> _Request_: Find each line in the entries below that contains the word "гофрированный", and copy those lines out.

[Dataset entries]
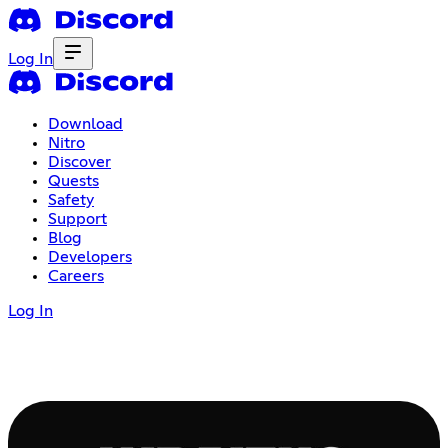
Log In
Download
Nitro
Discover
Quests
Safety
Support
Blog
Developers
Careers
Log In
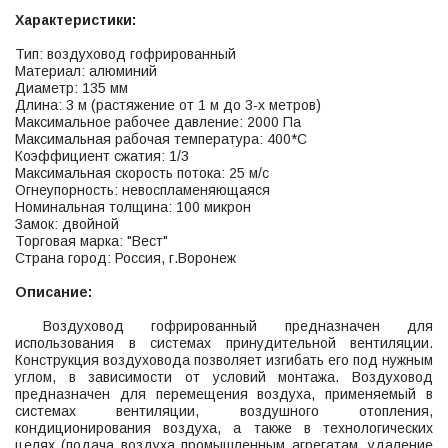
Характеристики:
Тип: воздуховод гофрированный
Материал: алюминий
Диаметр: 135 мм
Длина: 3 м (растяжение от 1 м до 3-х метров)
Максимальное рабочее давление: 2000 Па
Максимальная рабочая температура: 400*С
Коэффициент сжатия: 1/3
Максимальная скорость потока: 25 м/с
Огнеупорность: невоспламеняющаяся
Номинальная толщина: 100 микрон
Замок: двойной
Торговая марка: "Вест"
Страна город: Россия, г.Воронеж
Описание:
Воздуховод гофрированный предназначен для
использования в системах принудительной вентиляции.
Конструкция воздуховода позволяет изгибать его под нужным
углом, в зависимости от условий монтажа. Воздуховод
предназначен для перемещения воздуха, применяемый в
системах вентиляции, воздушного отопления,
кондиционирования воздуха, а также в технологических
целях (подача воздуха промышленным агрегатам, удаление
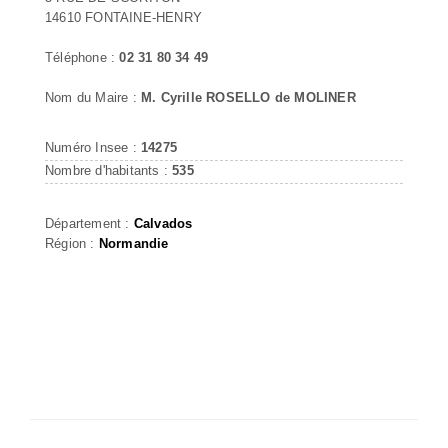
14610 FONTAINE-HENRY
Téléphone :
02 31 80 34 49
Nom du Maire :
M. Cyrille ROSELLO de MOLINER
Numéro Insee :
14275
Nombre d'habitants :
535
Département :
Calvados
Région :
Normandie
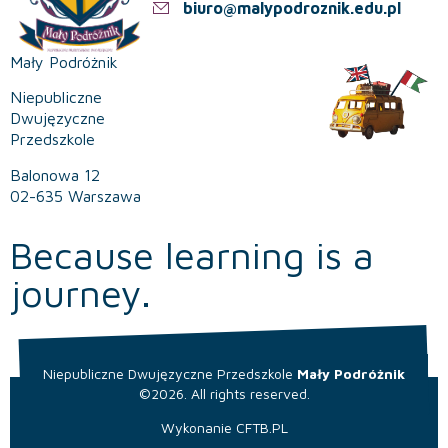
biuro@malypodroznik.edu.pl
Mały Podróżnik
Niepubliczne
Dwujęzyczne
Przedszkole
Balonowa 12
02-635 Warszawa
Because learning is a
journey.
Niepubliczne Dwujęzyczne Przedszkole
Mały Podróżnik
©2026. All rights reserved.
Wykonanie
CFTB.PL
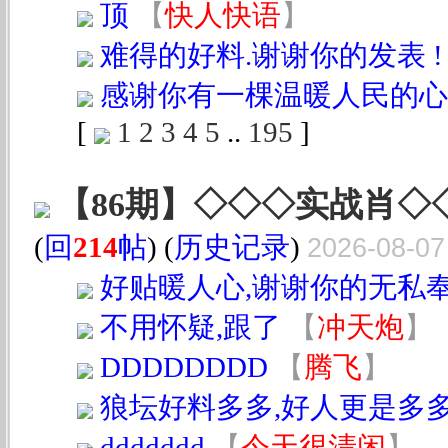
顶
【
快人快语
】
难得的好料.谢谢你的发表 !
感谢你有一棵温暖人民的心
[
1
2
3
4
5
..
195
]
【86期】◇◇◇实战肖
(
回
214
帖
) (
历史记录
)
2026-08-07
好贴暖人心,谢谢你的无私奉献!!
不用怀疑,跟了
【
冲天炮
】
DDDDDDDD
【
腾飞
】
狼坛好料多多,好人更是多多
ddddddd
【
今天很清闲
】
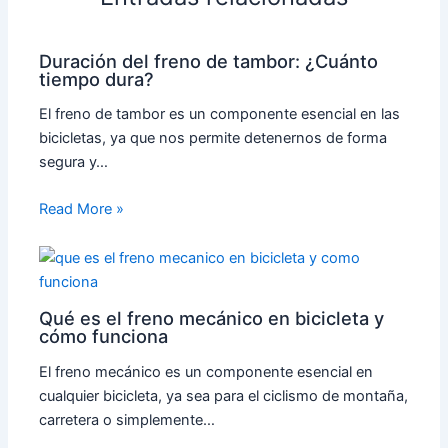
Duración del freno de tambor: ¿Cuánto
tiempo dura?
El freno de tambor es un componente esencial en las
bicicletas, ya que nos permite detenernos de forma
segura y…
Read More »
Qué es el freno mecánico en bicicleta y
cómo funciona
El freno mecánico es un componente esencial en
cualquier bicicleta, ya sea para el ciclismo de montaña,
carretera o simplemente…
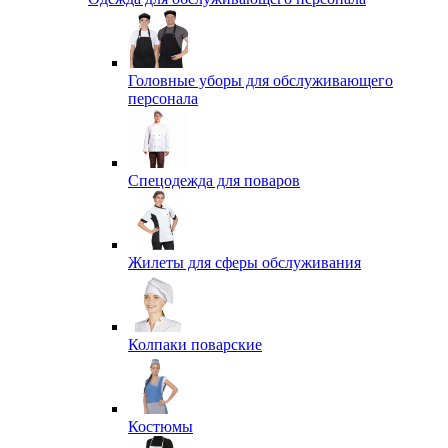
Головные уборы для обслуживающего
персонала
Спецодежда для поваров
Жилеты для сферы обслуживания
Колпаки поварские
Костюмы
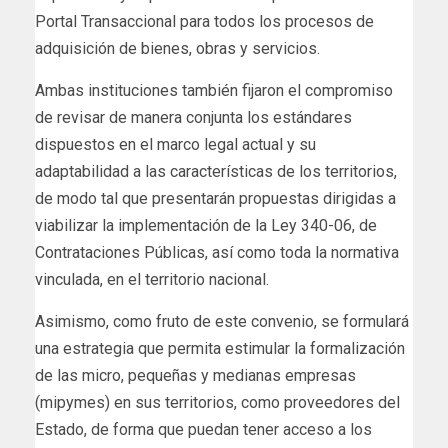
Portal Transaccional para todos los procesos de
adquisición de bienes, obras y servicios.
Ambas instituciones también fijaron el compromiso
de revisar de manera conjunta los estándares
dispuestos en el marco legal actual y su
adaptabilidad a las características de los territorios,
de modo tal que presentarán propuestas dirigidas a
viabilizar la implementación de la Ley 340-06, de
Contrataciones Públicas, así como toda la normativa
vinculada, en el territorio nacional.
Asimismo, como fruto de este convenio, se formulará
una estrategia que permita estimular la formalización
de las micro, pequeñas y medianas empresas
(mipymes) en sus territorios, como proveedores del
Estado, de forma que puedan tener acceso a los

> _Exercise response_:
Тип: воздуховод гофрированный
Воздуховод гофрированный предназначен для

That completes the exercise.